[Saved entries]
• • •
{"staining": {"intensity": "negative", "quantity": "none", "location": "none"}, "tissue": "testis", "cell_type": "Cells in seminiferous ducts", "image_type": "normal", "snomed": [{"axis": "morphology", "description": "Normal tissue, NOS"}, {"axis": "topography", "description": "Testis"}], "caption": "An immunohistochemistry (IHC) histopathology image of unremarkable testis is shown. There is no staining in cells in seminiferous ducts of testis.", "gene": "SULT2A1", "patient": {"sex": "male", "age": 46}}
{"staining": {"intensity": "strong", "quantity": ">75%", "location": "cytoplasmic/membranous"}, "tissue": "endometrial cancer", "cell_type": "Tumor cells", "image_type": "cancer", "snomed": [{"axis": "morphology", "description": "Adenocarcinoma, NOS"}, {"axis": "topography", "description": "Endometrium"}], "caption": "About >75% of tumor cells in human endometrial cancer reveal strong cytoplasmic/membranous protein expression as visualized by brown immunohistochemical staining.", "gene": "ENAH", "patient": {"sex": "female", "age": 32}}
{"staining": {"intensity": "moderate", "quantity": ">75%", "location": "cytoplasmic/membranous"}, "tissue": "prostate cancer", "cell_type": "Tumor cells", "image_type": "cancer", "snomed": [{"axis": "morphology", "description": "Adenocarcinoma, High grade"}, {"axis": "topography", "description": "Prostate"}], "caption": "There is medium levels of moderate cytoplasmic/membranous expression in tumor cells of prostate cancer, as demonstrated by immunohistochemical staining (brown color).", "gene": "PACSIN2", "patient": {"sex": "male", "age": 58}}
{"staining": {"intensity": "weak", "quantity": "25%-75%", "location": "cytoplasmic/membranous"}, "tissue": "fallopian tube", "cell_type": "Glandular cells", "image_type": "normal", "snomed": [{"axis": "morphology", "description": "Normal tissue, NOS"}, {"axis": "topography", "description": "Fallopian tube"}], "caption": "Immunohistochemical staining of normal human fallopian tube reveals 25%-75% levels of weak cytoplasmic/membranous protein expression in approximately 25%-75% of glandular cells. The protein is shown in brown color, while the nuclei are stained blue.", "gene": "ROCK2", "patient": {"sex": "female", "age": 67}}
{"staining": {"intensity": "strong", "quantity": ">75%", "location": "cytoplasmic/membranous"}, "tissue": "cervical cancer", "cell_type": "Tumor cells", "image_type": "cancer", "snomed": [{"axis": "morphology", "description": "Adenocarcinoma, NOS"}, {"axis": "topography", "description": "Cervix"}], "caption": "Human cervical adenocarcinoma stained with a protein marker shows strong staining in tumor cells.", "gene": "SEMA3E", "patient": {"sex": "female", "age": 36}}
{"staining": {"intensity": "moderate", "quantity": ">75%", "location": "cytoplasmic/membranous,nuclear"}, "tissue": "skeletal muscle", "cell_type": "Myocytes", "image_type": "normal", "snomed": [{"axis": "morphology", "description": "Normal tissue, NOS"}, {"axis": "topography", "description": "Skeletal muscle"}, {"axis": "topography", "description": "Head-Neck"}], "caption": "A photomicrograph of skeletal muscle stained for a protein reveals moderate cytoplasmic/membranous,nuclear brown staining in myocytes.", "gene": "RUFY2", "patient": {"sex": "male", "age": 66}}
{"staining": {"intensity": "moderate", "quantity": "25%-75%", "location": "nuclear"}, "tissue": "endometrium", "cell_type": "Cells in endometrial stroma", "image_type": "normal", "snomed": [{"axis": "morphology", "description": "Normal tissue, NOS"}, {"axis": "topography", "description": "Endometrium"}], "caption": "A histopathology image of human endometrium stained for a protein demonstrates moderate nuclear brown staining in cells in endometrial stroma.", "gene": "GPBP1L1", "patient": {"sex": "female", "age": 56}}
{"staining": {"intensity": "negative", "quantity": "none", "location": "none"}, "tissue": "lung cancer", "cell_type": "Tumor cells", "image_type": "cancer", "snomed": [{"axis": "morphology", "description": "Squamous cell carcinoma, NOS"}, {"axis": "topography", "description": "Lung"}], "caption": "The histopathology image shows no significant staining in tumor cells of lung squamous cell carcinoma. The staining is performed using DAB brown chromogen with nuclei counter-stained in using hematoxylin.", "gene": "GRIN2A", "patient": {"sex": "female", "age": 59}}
• • •
## DIRECTIONS
If a line of the data above contains "strong", copy it out.

## THE COMPLETED TASK
{"staining": {"intensity": "strong", "quantity": ">75%", "location": "cytoplasmic/membranous"}, "tissue": "endometrial cancer", "cell_type": "Tumor cells", "image_type": "cancer", "snomed": [{"axis": "morphology", "description": "Adenocarcinoma, NOS"}, {"axis": "topography", "description": "Endometrium"}], "caption": "About >75% of tumor cells in human endometrial cancer reveal strong cytoplasmic/membranous protein expression as visualized by brown immunohistochemical staining.", "gene": "ENAH", "patient": {"sex": "female", "age": 32}}
{"staining": {"intensity": "strong", "quantity": ">75%", "location": "cytoplasmic/membranous"}, "tissue": "cervical cancer", "cell_type": "Tumor cells", "image_type": "cancer", "snomed": [{"axis": "morphology", "description": "Adenocarcinoma, NOS"}, {"axis": "topography", "description": "Cervix"}], "caption": "Human cervical adenocarcinoma stained with a protein marker shows strong staining in tumor cells.", "gene": "SEMA3E", "patient": {"sex": "female", "age": 36}}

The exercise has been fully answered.